Table of Contents
What is Antarctica bordered by?
Antarctica is surrounded on all sides by the Southern Ocean. During the winter, ocean water freezes, forming a layer of sea ice of roughly the same area as the Antarctic continent. The ocean around Antarctica is divided into several seas.
How Antarctica is divided?
The continent is divided into East Antarctica (which is largely composed of a high ice-covered plateau) and West Antarctica (which is largely an ice sheet covering an archipelago of mountainous islands).
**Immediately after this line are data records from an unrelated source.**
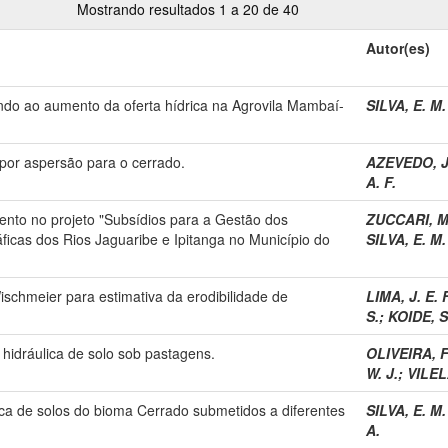
Mostrando resultados 1 a 20 de 40
Autor(es)
ndo ao aumento da oferta hídrica na Agrovila Mambaí-
SILVA, E. M.
por aspersão para o cerrado.
AZEVEDO, J.
A. F.
ento no projeto "Subsídios para a Gestão dos
ZUCCARI, M.
ficas dos Rios Jaguaribe e Ipitanga no Município do
SILVA, E. M.
chmeier para estimativa da erodibilidade de
LIMA, J. E. 
S.
;
KOIDE, S
 hidráulica de solo sob pastagens.
OLIVEIRA, F
W. J.
;
VILEL
lica de solos do bioma Cerrado submetidos a diferentes
SILVA, E. M.
A.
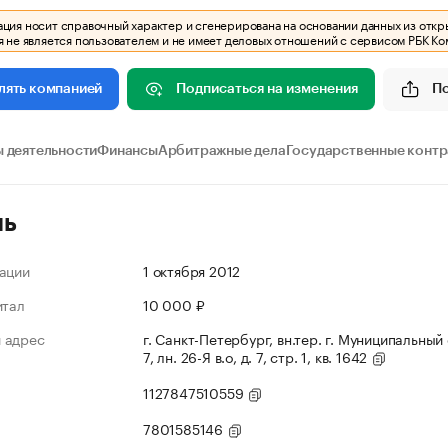
ия носит справочный характер и сгенерирована на основании данных из откр
 не является пользователем и не имеет деловых отношений с сервисом РБК Ко
Подписаться на изменения
П
лять компанией
 деятельности
Финансы
Арбитражные дела
Государственные конт
ль
ации
1 октября 2012
итал
10 000 ₽
 адрес
г. Санкт-Петербург, вн.тер. г. Муниципальный
7, лн. 26-Я в.о, д. 7, стр. 1, кв. 1642
1127847510559
7801585146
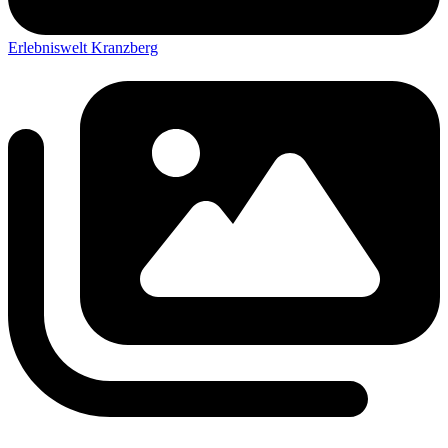
Erlebniswelt Kranzberg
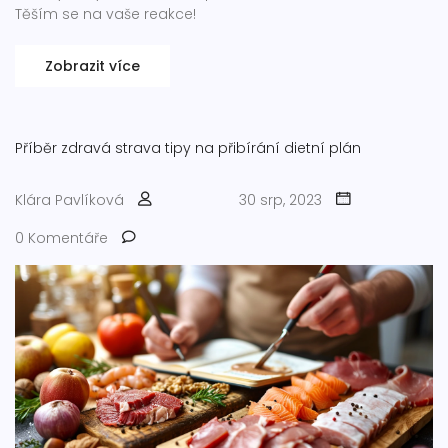
Těším se na vaše reakce!
Zobrazit více
Příběr
zdravá strava
tipy na přibírání
dietní plán
Klára Pavlíková
30 srp, 2023
0 Komentáře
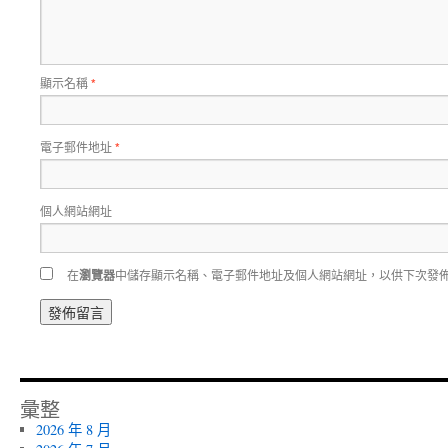
顯示名稱
*
電子郵件地址
*
個人網站網址
在
瀏覽器
中儲存顯示名稱、電子郵件地址及個人網站網址，以供下次發
彙整
2026 年 8 月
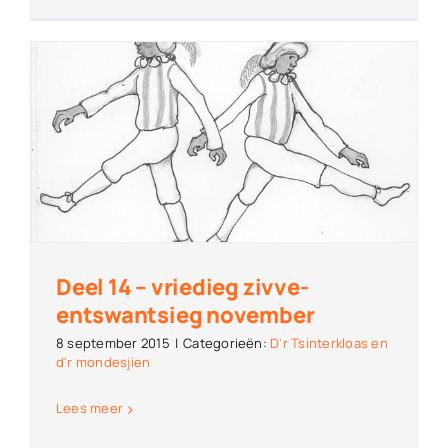
Deel 14 – vriedieg zivve-
entswantsieg november
8 september 2015
|
Categorieën:
D'r Tsinterkloas en
d'r mondesjien
Lees meer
What is the side of Antarctica?
Antarctica is surrounded on all sides by the Southern Ocean. During the winter, ocean water freezes, forming a layer of sea ice of roughly the same area as the Antarctic continent. In recent years, sea ice around the continent has been increasing. The ocean around Antarctica is divided into several seas.
Is Antarctica inhabited?
Antarctica is the only continent with no permanent human habitation. Antarctica is a unique continent in that it does not have a native population. There are no countries in Antarctica, although seven nations claim different parts of it: New Zealand, Australia, France, Norway, the United Kingdom, Chile, and Argentina.
What separates East and West Antarctica?
Transantarctic Mountains
West Antarctica, or Lesser Antarctica, one of the two major regions of Antarctica, is the part of that continent that lies within the Western Hemisphere, and includes the Antarctic Peninsula. It is separated from East Antarctica by the Transantarctic Mountains and is covered by the West Antarctic Ice Sheet.
Do any humans live in Antarctica?
Antarctica is the only continent with no permanent human habitation. There are, however, permanent human settlements, where scientists and support staff live for part of the year on a rotating basis. The continent of Antarctica makes up most of the Antarctic region.
Is there land under Antarctica?
West Antarctica’s ground is almost entirely below sea level. BedMachine also revealed the world’s deepest land canyon below Denman Glacier in East Antarctica, at 11,000 feet below sea level. That’s far deeper than the Dead Sea, the lowest exposed region of land, which sits 1,419 feet below sea level.